Avec son 1,78 m on la voit venir de loin. Physique élancé, foulée aérienne et puissance rarement observée à son âge font le cocktail détonnant du prodige de l’athlétisme tricolore, Heather Arneton. À 13 ans, la jeune Française commence par établir un record de France minimes du saut en longueur, à 6,11 m. À 14, elle bat ensuite le record du monde minimes en salle avec un saut à 6,23 m. Trop forte, très vite, la Valdoisienne de 16 ans bouscule depuis les chronos et les standards de la discipline, se positionnant rapidement comme l’une des sauteuses les plus prometteuses dans le monde à la longueur. Jusqu’à réaliser une performance qui confirmera aux yeux de tous de quel bois elle se chauffe : début 2017, à 14 ans et demi, Arneton fait un bond à 6,57 m, record du monde minimes établit. Une perf’ sensationnelle pour celle qui s’est essayée à l’athlétisme « avec [son] cousin, dans le jardin ». Et qui se pose déjà comme l’une des têtes d’affiche de la marque internationale Under Armour.
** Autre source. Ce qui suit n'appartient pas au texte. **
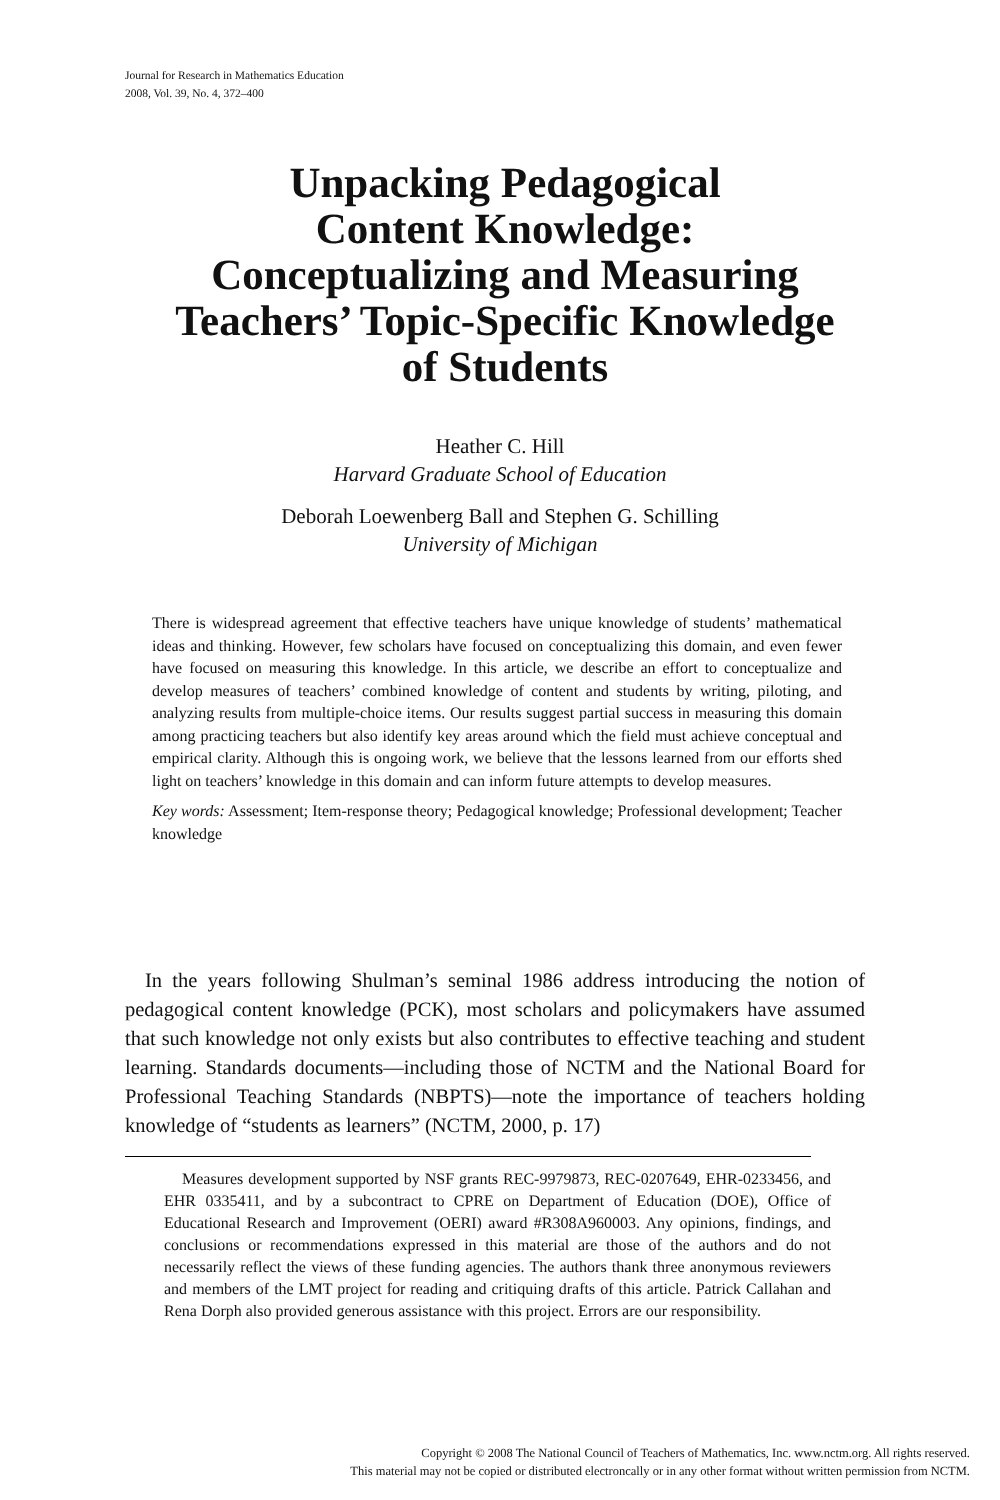Journal for Research in Mathematics Education
2008, Vol. 39, No. 4, 372–400
Unpacking Pedagogical
Content Knowledge:
Conceptualizing and Measuring
Teachers’ Topic-Specific Knowledge
of Students
Heather C. Hill
Harvard Graduate School of Education
Deborah Loewenberg Ball and Stephen G. Schilling
University of Michigan
There is widespread agreement that effective teachers have unique knowledge of students’ mathematical ideas and thinking. However, few scholars have focused on conceptualizing this domain, and even fewer have focused on measuring this knowledge. In this article, we describe an effort to conceptualize and develop measures of teachers’ combined knowledge of content and students by writing, piloting, and analyzing results from multiple-choice items. Our results suggest partial success in measuring this domain among practicing teachers but also identify key areas around which the field must achieve conceptual and empirical clarity. Although this is ongoing work, we believe that the lessons learned from our efforts shed light on teachers’ knowledge in this domain and can inform future attempts to develop measures.
Key words: Assessment; Item-response theory; Pedagogical knowledge; Professional development; Teacher knowledge
In the years following Shulman’s seminal 1986 address introducing the notion of pedagogical content knowledge (PCK), most scholars and policymakers have assumed that such knowledge not only exists but also contributes to effective teaching and student learning. Standards documents—including those of NCTM and the National Board for Professional Teaching Standards (NBPTS)—note the importance of teachers holding knowledge of “students as learners” (NCTM, 2000, p. 17)
Measures development supported by NSF grants REC-9979873, REC-0207649, EHR-0233456, and EHR 0335411, and by a subcontract to CPRE on Department of Education (DOE), Office of Educational Research and Improvement (OERI) award #R308A960003. Any opinions, findings, and conclusions or recommendations expressed in this material are those of the authors and do not necessarily reflect the views of these funding agencies. The authors thank three anonymous reviewers and members of the LMT project for reading and critiquing drafts of this article. Patrick Callahan and Rena Dorph also provided generous assistance with this project. Errors are our responsibility.
Copyright © 2008 The National Council of Teachers of Mathematics, Inc. www.nctm.org. All rights reserved.
This material may not be copied or distributed electroncally or in any other format without written permission from NCTM.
Tout d’une pro.

Suivie par de grands noms de l’athlé

« Tout a commencé dans le jardin de ma famille », se souvient celle qui a débuté son sport à l’Entente Franconville Césame Val-d’Oise (EFCVO). « J’allais déjà plus vite que mon cousin alors qu’il avait un an de plus que moi ! J’ai débuté en faisant des cross, mais je n’aimais pas trop ça. » Du coup, Heather Arneton découvre la piste, un amour qu’elle ne quittera plus. Poussée par une famille de sportifs, la native de Franconville brûle les étapes et les records à un rythme incroyable, traçant son chemin à une vitesse folle. À l’Institut national du sport, de l’expertise et de la performance (INSEP), elle s’entraîne depuis la rentrée avec des grands noms de l’athlétisme : Guy Ontanon, ex-coach notamment des sprinteurs Christine Arron et Jimmy Vicaut et Robert Emmiyan, spécialiste du saut en longueur et recordman d’Europe depuis plus de 30 ans avec 8,86 m. « Guy, il m’apporte beaucoup aux entraînements, on travaille énormément ma vitesse pour faire les meilleurs temps possibles. Ça me permet aussi de bosser ma longueur que je perfectionne avec Robert. On s’entend super bien, que ce soit avec eux deux ou avec le reste du staff. Je sens qu’en ce moment je suis bien. » En parallèle, la sauteuse n’oublie pas de se régler sur un rythme scolaire régulier et efficace, orchestré par l’INSEP. « Actuellement je suis en Seconde, j’ai environ 25 heures de cours par semaine. Je m’entraîne à côté cinq jours par semaine. Tout est fait là-bas pour que ça me soit aménagé et que ça s’enchaîne du mieux possible. Même si c’est intense, j’ai un peu de repos aussi, c’est très important pour mon équilibre. » Avec sa tête bien faite (elle a obtenu son Brevet, NDLR) et son physique taillé pour la course à haute intensité, Arneton sait que cet équilibre autour d’elle est essentiel pour que la suite de sa carrière ne soit qu’ascension.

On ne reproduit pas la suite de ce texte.